In valve assemblies, fluid flow is controlled by actuating a plug head assembly relative to a valve seat. In extreme operating environments, such as at elevated temperatures, pressures and/or corrosive or abrasive fluids, the components of a plug head assembly may weaken or become more loosely coupled than intended. For example, where a ceramic plug head is retained by a conventional retainer apparatus, the retainer apparatus may expand at a higher rate than the ceramic plug head, thus making the fit between the retainer apparatus and the ceramic plug head loose.
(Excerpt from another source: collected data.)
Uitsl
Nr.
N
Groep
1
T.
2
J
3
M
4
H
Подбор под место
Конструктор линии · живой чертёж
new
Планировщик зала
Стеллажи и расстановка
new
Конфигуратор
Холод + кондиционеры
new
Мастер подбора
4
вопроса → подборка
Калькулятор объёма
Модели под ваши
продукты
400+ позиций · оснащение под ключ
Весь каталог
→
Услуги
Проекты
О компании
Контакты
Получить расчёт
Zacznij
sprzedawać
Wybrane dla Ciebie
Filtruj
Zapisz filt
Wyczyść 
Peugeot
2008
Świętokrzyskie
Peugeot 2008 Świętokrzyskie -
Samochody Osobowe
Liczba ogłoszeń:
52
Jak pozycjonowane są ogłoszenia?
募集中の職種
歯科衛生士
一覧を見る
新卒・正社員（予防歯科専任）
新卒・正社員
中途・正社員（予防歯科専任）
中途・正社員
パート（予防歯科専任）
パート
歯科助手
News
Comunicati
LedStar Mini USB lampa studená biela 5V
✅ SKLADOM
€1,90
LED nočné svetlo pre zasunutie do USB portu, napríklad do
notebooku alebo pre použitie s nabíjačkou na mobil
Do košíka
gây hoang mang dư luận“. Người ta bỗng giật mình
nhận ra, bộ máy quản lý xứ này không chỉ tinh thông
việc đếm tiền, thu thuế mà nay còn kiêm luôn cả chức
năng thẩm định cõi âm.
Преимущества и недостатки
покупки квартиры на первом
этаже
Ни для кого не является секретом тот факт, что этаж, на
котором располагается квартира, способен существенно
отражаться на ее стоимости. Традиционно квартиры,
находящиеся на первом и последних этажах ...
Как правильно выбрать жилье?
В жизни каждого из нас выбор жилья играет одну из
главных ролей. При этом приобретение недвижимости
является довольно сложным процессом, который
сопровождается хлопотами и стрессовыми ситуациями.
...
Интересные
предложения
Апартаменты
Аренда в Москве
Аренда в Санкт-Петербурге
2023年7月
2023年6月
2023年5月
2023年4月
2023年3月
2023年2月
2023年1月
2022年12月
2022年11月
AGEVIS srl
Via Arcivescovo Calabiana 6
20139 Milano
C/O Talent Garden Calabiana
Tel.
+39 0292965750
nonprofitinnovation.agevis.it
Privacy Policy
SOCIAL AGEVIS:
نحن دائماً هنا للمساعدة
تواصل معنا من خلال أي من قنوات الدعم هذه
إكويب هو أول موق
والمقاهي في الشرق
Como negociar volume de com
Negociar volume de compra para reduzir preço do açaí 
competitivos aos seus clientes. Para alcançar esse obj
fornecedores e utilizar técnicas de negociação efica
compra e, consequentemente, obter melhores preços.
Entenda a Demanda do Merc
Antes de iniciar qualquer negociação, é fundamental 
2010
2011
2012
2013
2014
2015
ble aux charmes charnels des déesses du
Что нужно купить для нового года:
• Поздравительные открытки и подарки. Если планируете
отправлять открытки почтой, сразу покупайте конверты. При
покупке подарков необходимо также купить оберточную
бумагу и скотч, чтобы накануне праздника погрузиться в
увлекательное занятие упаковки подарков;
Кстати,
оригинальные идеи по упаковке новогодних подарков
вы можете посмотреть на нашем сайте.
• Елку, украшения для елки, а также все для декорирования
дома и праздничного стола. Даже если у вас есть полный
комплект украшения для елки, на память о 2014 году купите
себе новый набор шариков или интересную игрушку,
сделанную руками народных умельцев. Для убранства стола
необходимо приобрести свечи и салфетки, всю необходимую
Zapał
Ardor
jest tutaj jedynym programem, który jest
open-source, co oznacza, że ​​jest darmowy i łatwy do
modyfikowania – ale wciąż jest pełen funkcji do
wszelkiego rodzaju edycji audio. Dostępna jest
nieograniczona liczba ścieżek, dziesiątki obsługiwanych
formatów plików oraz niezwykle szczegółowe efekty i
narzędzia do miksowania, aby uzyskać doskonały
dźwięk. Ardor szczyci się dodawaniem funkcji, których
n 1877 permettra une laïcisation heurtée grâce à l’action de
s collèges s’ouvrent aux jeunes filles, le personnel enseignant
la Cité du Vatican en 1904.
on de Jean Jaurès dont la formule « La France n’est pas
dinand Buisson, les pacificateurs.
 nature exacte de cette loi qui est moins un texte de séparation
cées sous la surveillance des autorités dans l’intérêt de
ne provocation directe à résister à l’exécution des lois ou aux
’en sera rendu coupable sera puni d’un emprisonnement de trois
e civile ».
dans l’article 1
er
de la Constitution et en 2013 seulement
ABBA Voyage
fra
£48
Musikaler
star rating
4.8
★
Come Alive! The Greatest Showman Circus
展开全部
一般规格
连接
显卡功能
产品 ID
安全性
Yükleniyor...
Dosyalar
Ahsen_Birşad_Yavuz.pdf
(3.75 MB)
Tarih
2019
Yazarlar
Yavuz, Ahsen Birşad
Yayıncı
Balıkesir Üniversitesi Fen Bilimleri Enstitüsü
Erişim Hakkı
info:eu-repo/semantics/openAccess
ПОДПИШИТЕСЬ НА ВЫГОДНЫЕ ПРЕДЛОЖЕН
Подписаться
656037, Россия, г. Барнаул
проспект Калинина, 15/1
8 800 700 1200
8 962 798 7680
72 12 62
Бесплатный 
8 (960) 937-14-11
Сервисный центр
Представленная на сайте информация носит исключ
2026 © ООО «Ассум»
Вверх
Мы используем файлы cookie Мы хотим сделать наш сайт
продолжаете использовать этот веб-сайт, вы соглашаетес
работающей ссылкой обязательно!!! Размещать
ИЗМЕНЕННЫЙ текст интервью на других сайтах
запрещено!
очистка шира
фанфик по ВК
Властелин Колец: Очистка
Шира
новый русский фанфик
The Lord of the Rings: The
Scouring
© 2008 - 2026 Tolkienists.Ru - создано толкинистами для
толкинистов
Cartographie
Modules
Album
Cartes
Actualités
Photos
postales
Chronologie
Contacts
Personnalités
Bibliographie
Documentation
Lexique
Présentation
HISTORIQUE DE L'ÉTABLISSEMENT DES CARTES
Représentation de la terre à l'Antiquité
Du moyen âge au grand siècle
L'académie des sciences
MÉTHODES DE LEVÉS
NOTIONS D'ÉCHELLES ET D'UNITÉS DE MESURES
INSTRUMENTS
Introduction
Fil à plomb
In addition, thermal events and crushing lodged solids may cause fractures in a ceramic plug head, which may then separate from the plug head assembly or compromise the integrity of the plug head ceramic.
Ceramic plug heads, such as plug heads comprised of sintered silicon carbide (SSiC), are often used in extreme operating environments, such as high-temperature applications (e.g., from about 20° C. to about 260° C.), and/or high-pressure applications (e.g., from about 5 bar to about 47 bar), and/or applications involving highly erosive and/or corrosive fluids and/or slurries. Slurries contain both solids and fluids, which may flow at high speeds. Thus, solid particles traveling at high speeds also comprise an extreme operating environment. While ceramics like SSiC are suitable for use in extreme operating environments, such ceramics are typically brittle and susceptible to fracture/damage from environmental conditions (e.g., thermal shock) and events (erosion/corrosion/collision/crushing).
Thus, it is desirable to overcome at least a portion of these and other related limitations associated with plug head assemblies.